Re: [HACKERS] I/O support for composite types

2004-06-10 Thread Greg Stark

  regression=# insert into bar values (row(row(1.1, 2.2), row(3.3, 4.4)));
 
 BTW, I forgot to mention that the keyword ROW is optional as long as
 you've got at least two items in the row expression, so the above can
 be simplified to
 
 regression=# insert into bar values (((1.1, 2.2), (3.3,4.4)));
 INSERT 155011 1
 
 Some other examples:
 
 regression=# select (1,2)::complex;
 ERROR:  output of composite types not implemented yet
 regression=# select cast ((1,2) as complex);
 ERROR:  output of composite types not implemented yet
 
 Looking at these, it does seem like it would be natural to get back
 
  complex
 -
   (1,2)
 
 so I'll now agree with you that the I/O syntax should use parens not
 braces as the outer delimiters.


Following this path, perhaps the array i/o syntax should be changed to use []s
and the keyword ARRAY should likewise be optional in the array constructor.

That would let people do things like insert into bar values ([(1,2),(2,3)])
to insert a list of point/complex data structures. and get back
'[(1,2),(2,3)]' in their dumps.


Personally I would have been more inclined to use braces for structs in both
places.

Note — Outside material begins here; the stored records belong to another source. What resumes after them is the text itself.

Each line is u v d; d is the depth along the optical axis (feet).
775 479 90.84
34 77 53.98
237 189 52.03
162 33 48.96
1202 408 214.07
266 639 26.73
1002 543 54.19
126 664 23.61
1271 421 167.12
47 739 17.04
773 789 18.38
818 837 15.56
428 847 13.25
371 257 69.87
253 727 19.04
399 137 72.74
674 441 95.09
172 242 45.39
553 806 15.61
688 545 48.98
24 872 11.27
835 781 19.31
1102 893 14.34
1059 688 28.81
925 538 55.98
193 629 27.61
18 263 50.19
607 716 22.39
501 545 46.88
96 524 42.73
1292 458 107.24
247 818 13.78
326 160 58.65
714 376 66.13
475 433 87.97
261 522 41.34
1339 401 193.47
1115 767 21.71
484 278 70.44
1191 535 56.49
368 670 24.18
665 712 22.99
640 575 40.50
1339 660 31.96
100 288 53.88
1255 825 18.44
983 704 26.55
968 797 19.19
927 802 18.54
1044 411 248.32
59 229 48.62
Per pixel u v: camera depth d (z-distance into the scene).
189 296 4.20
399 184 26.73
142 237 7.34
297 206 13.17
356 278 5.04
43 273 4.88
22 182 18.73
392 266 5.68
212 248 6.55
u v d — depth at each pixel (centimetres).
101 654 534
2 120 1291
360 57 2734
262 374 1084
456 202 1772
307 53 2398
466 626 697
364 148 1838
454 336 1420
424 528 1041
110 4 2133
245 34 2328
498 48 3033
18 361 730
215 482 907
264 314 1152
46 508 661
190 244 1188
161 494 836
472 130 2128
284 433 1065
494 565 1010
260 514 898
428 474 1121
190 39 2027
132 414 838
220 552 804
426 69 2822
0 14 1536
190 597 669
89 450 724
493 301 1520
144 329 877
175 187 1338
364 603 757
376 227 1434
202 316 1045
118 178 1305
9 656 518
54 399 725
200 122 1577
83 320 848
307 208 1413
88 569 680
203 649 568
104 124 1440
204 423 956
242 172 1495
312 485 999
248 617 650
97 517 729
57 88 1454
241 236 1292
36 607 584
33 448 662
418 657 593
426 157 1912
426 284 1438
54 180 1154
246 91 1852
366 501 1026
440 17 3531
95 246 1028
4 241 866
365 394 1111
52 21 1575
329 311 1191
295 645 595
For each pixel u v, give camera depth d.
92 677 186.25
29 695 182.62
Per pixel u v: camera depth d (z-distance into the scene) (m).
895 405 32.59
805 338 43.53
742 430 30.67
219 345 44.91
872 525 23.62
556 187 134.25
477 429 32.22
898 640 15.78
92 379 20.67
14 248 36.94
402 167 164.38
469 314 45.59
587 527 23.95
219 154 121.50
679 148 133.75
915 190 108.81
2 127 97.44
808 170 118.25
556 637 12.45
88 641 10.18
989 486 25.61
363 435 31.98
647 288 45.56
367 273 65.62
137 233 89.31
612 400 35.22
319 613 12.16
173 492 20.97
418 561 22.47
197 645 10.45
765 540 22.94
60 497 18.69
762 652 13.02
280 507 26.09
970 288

And either parens or brackets for arrays. But eh. This whole thing is
just too cool to worry about the choice of delimiters.

-- 
greg


---(end of broadcast)---
TIP 6: Have you searched our list archives?

   http://archives.postgresql.org


Re: [HACKERS] I/O support for composite types

2004-06-10 Thread Tom Lane
Greg Stark [EMAIL PROTECTED] writes:
 Following this path, perhaps the array i/o syntax should be changed to
 use []s

I would think about that if there weren't compatibility issues to worry
about, but in practice the pain from such an incompatible change would
vastly outweigh the benefit.

 and the keyword ARRAY should likewise be optional in the array constructor.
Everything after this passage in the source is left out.